++++ Provided data ++++

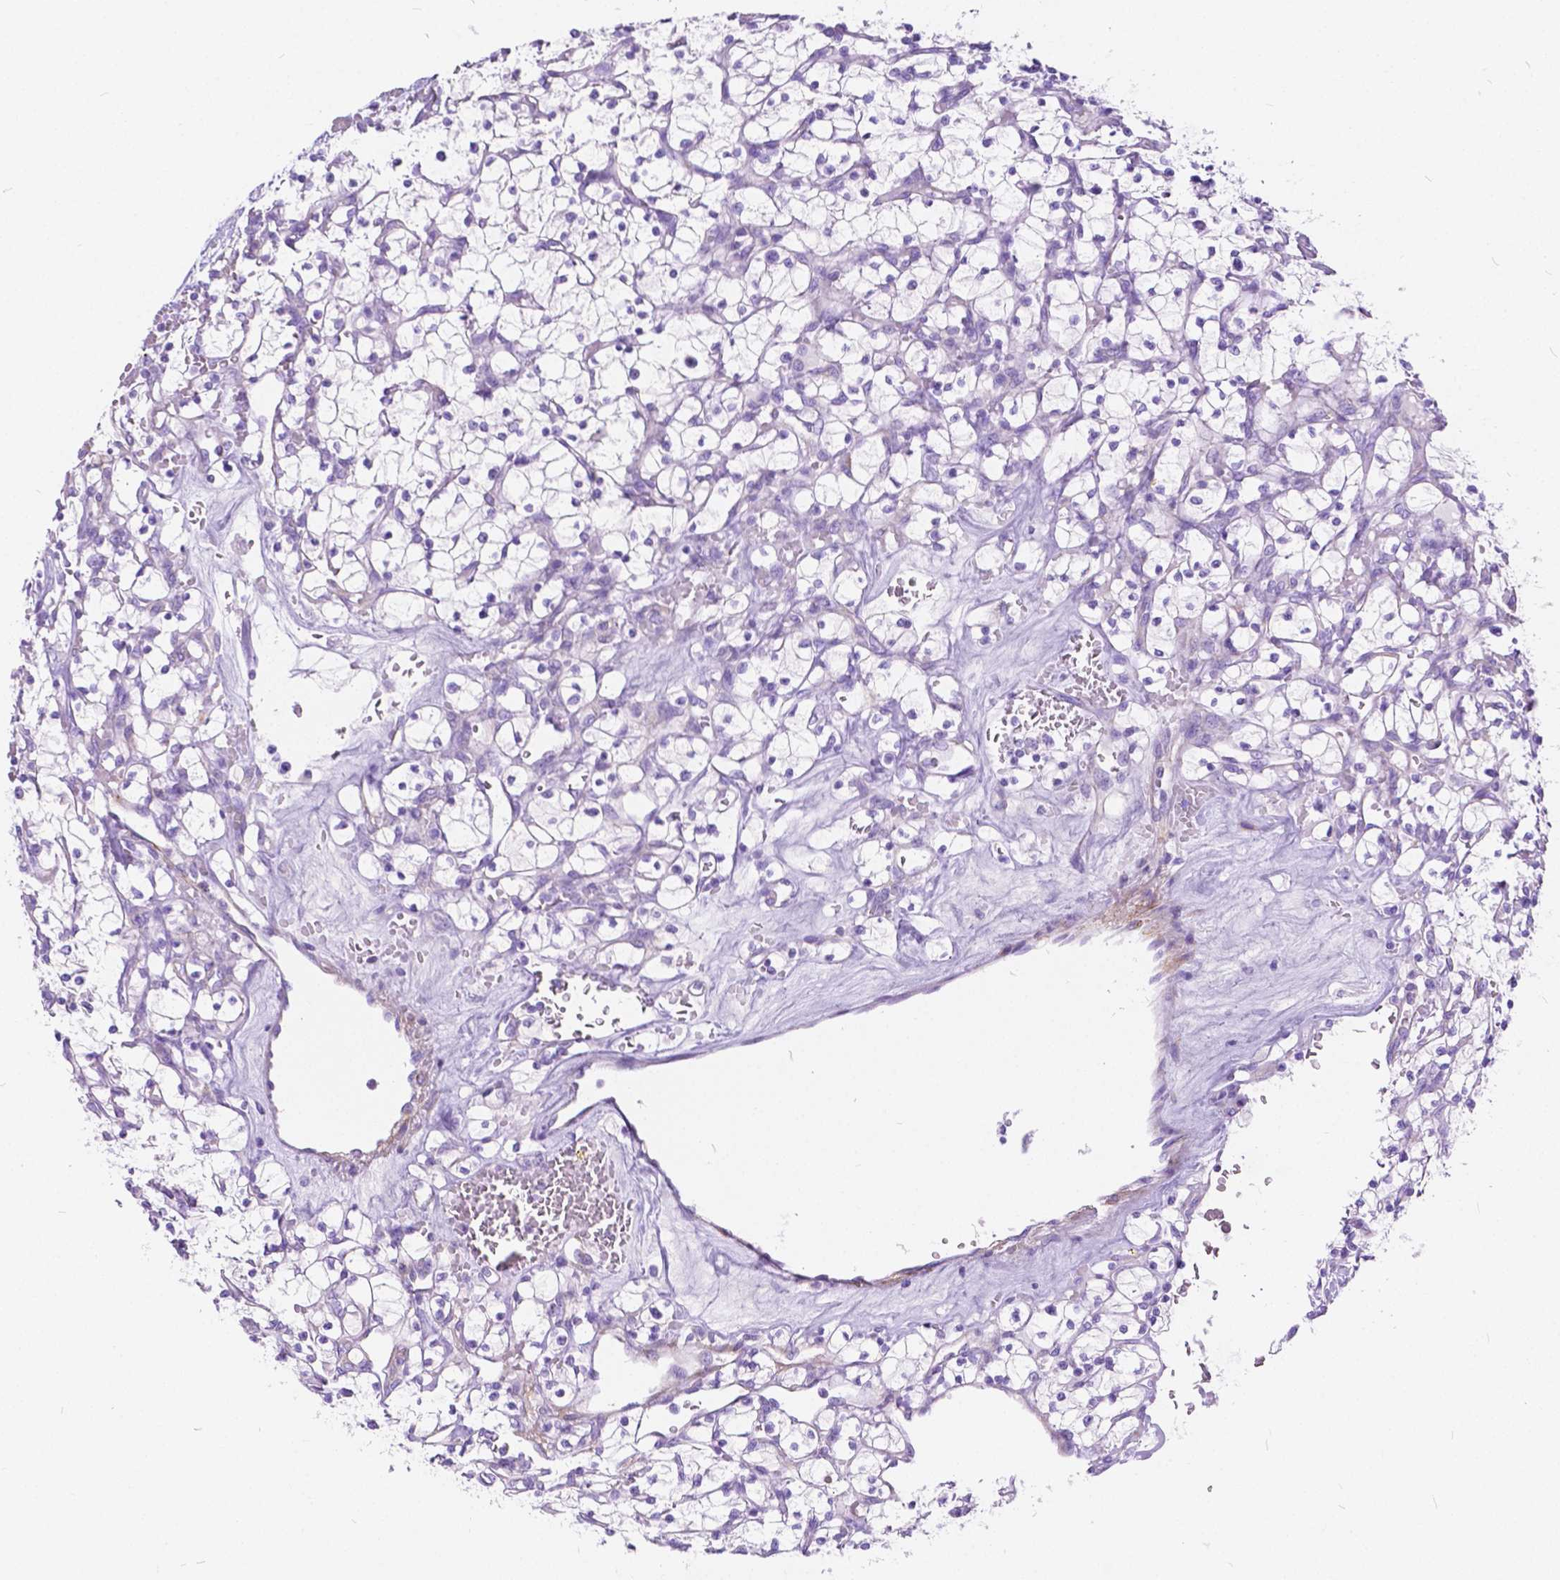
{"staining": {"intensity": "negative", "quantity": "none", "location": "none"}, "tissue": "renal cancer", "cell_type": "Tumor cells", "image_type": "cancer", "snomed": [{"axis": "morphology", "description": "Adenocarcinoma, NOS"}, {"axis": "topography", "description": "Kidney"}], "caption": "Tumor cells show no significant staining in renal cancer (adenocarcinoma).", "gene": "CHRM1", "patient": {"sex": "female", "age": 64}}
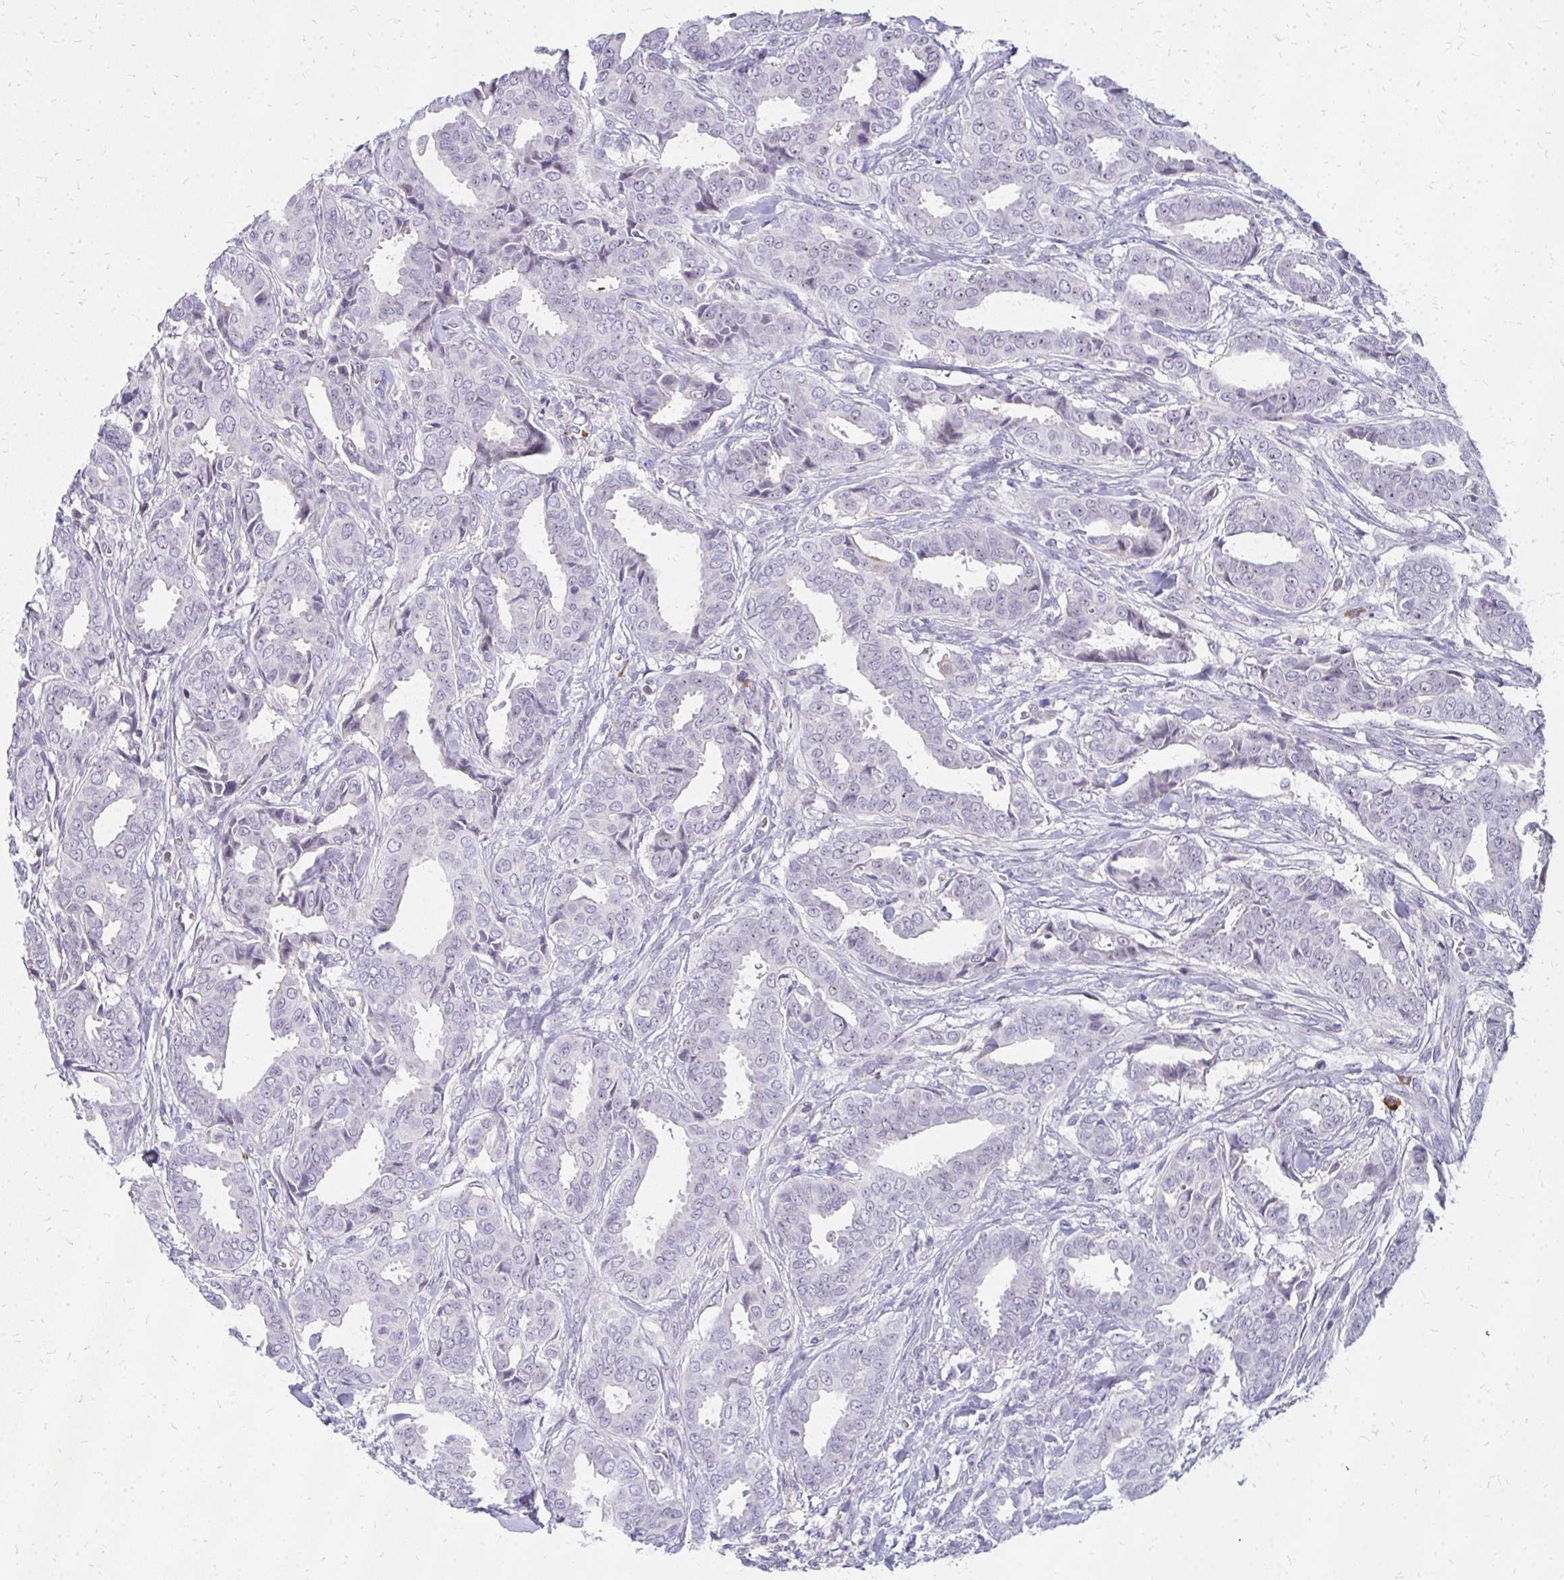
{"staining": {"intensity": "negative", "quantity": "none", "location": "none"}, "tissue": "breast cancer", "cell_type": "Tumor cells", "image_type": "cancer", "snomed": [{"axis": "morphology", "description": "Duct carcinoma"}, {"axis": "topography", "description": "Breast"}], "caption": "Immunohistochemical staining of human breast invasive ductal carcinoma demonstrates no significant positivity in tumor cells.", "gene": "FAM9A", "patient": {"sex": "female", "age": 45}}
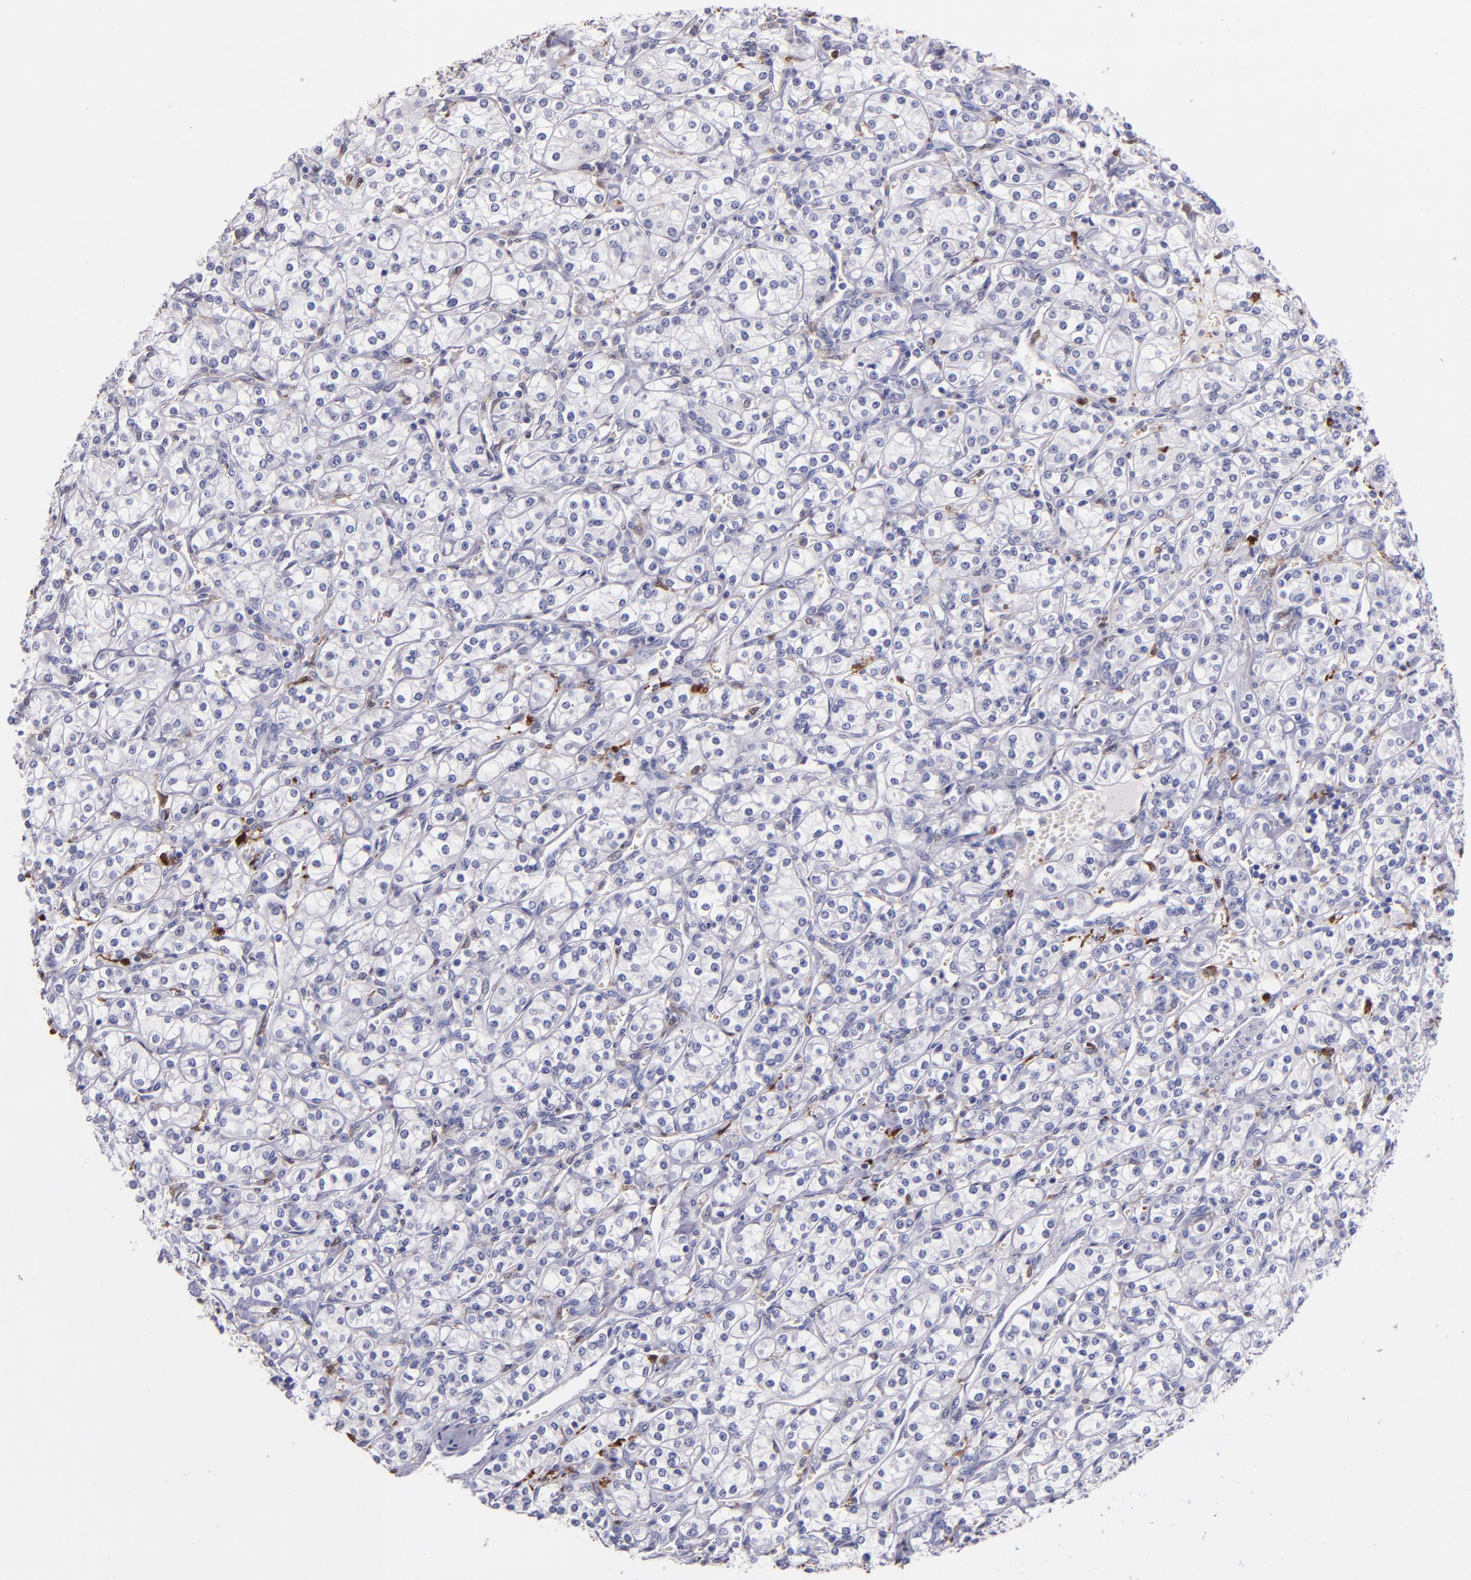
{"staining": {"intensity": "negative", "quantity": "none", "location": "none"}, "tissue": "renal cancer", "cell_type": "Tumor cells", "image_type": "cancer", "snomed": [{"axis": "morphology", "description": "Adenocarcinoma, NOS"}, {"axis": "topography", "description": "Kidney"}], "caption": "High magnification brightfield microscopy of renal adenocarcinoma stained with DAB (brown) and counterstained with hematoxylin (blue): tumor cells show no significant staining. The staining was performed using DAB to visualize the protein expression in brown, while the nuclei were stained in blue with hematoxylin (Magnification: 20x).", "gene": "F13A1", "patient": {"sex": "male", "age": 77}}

++++

[Aim of the exercise]
An exact copy of the whole listing is required, minus the pictures.

[Written reply]
{"staining": {"intensity": "negative", "quantity": "none", "location": "none"}, "tissue": "renal cancer", "cell_type": "Tumor cells", "image_type": "cancer", "snomed": [{"axis": "morphology", "description": "Adenocarcinoma, NOS"}, {"axis": "topography", "description": "Kidney"}], "caption": "Tumor cells show no significant staining in renal cancer (adenocarcinoma).", "gene": "CHRM1", "patient": {"sex": "female", "age": 64}}
{"staining": {"intensity": "negative", "quantity": "none", "location": "none"}, "tissue": "breast cancer", "cell_type": "Tumor cells", "image_type": "cancer", "snomed": [{"axis": "morphology", "description": "Duct carcinoma"}, {"axis": "topography", "description": "Breast"}], "caption": "Immunohistochemical staining of human breast invasive ductal carcinoma demonstrates no significant positivity in tumor cells.", "gene": "FAM9A", "patient": {"sex": "female", "age": 45}}
{"staining": {"intensity": "negative", "quantity": "none", "location": "none"}, "tissue": "renal cancer", "cell_type": "Tumor cells", "image_type": "cancer", "snomed": [{"axis": "morphology", "description": "Adenocarcinoma, NOS"}, {"axis": "topography", "description": "Kidney"}], "caption": "High magnification brightfield microscopy of renal adenocarcinoma stained with DAB (brown) and counterstained with hematoxylin (blue): tumor cells show no significant staining. The staining was performed using DAB to visualize the protein expression in brown, while the nuclei were stained in blue with hematoxylin (Magnification: 20x).", "gene": "F13A1", "patient": {"sex": "male", "age": 77}}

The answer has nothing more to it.